Specific actions that will be undertaken by ESMA to help it in assessing risks include:

  • Improving the operation of ESMA’s 20 different data reporting IT systems to support its activities, in particular focusing on improving data quality, integration and usability, in close co-ordination with NCAs. This will include the design and implementation of data quality action plans on AIFMD, MMFR, Prospectus, MiFIR/MiFID II.
  • ESMA contributing to the European Forum for Innovation Facilitators (EFIF) together with EBA and EIOPA, given its specific remit to help with the scaling up of innovation in the EU financial sector and to promote a common response to new technologies and reporting across financial services.

 Completing a single rulebook for EU financial markets:

Alongside increased supervisory convergence in Europe and enhanced monitoring capabilities, ESMA will continue its work towards completing a single EU rulebook, specifically the technical standards and advice ESMA has been mandated to draft by the relevant legislation or otherwise entrusted by the European Commission. During 2021, it is likely this work will include:

  • On central clearing counterparties, developing Level 2 regulations following the introduction of EMIR 2.2 and from the CCP Recovery and Resolution Regulation once adopted.
  • Responding to potential amendments in the Market Abuse Regulation by issuing new technical standards or revising existing ones, if directed by the Commission based on experience during the COVID-19 pandemic.
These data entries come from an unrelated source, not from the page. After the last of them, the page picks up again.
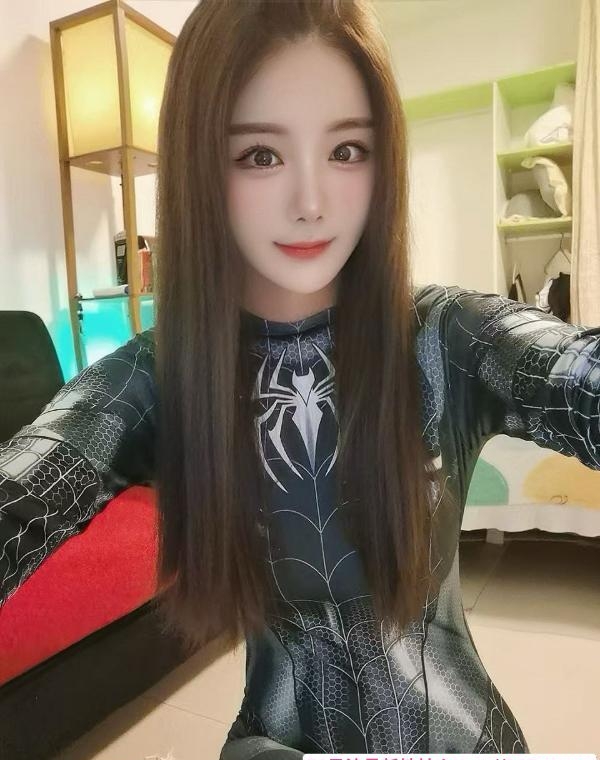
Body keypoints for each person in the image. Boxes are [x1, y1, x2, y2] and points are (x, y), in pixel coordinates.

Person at [1, 1, 599, 757]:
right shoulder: (164, 374)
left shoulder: (445, 335)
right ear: (198, 167)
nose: (312, 202)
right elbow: (27, 482)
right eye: (261, 154)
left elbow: (573, 371)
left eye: (347, 149)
This may also extend to a review of the Short Selling Ban introduced at the start of the COVID-19 pandemic.
  • Advice on AIFMD, MIFID, and potentially UCITS depending the outcomes of the reviews of each by the European Commission. ESMA will also provide technical advice and/or develop technical standards as a follow-up to the MiFID II/MiFIR ‘quick-fix’ package covering transparency, market structure, and commodity derivative issues.
  • Contributing to the development of a single rulebook in the area related to investment firms, the provision of investment services, and the application of the third-country firms’ regime by ensuring that the relevant Technical Standards and other relevant documents are delivered to the Commission prior to the implementation of the IFR recommendations in June 2021.
  • Continuing to contribute to the establishment of a robust BMR regulatory framework, providing support to the preparation of ESMA’s future BMR supervisory activity, and promoting supervisory convergence in the area of BMR among NCAs.
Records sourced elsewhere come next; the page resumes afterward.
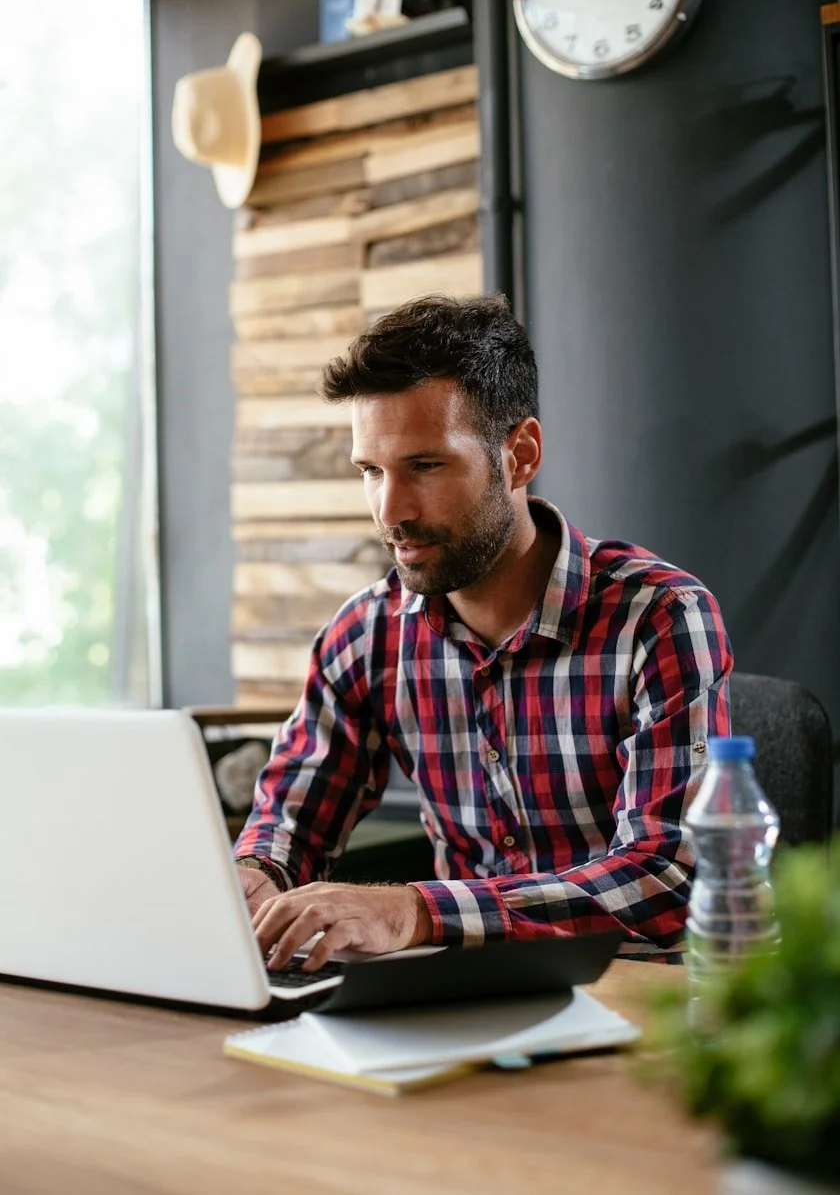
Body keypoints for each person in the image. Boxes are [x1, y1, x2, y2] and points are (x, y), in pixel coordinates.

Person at [235, 293, 733, 973]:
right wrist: (260, 875)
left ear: (520, 455)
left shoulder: (661, 617)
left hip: (639, 1001)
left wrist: (414, 912)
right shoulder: (365, 637)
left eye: (426, 466)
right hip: (458, 998)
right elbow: (291, 820)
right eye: (371, 471)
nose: (391, 511)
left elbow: (668, 881)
Direct supervision of financial entities:

In 2021, ESMA will acquire direct supervisory powers in three areas: Credit Rating Agencies, Trade Repositories and Securitisation Repositories. In addition, ESMA will be responsible for the recognition of third-country CCPs and third-country CSDs, a process in part already started as a result of Brexit. Preparation work will also take place in 2021 for supervisory responsibilities on benchmark administrators and data reporting service providers (DRSPs) that will begin in 2022. Specific activities ESMA will undertake in carrying out its direct supervision responsibilities include:

  • Conducting the tiering determination, as well as the assessment of comparable compliance where applicable, processing applications, monitoring of compliance with recognition conditions by TC-CCPs, taking new recognition decisions and the review of existing ones.
  • Periodic monitoring of the compliance with recognition conditions by third-country CSDs on the basis of information received from the third-country authorities and granting of new recognition decisions.
  • Engagement with Credit Ratings Agencys, investigations, thematic reports and letters addressed to CRAs identifying risks and requesting remediation in alignment with key supervisory priorities
  • Supporting Trade Repositories through the end of the Brexit transition period, and as firms continue to relocate related activity to the EU27.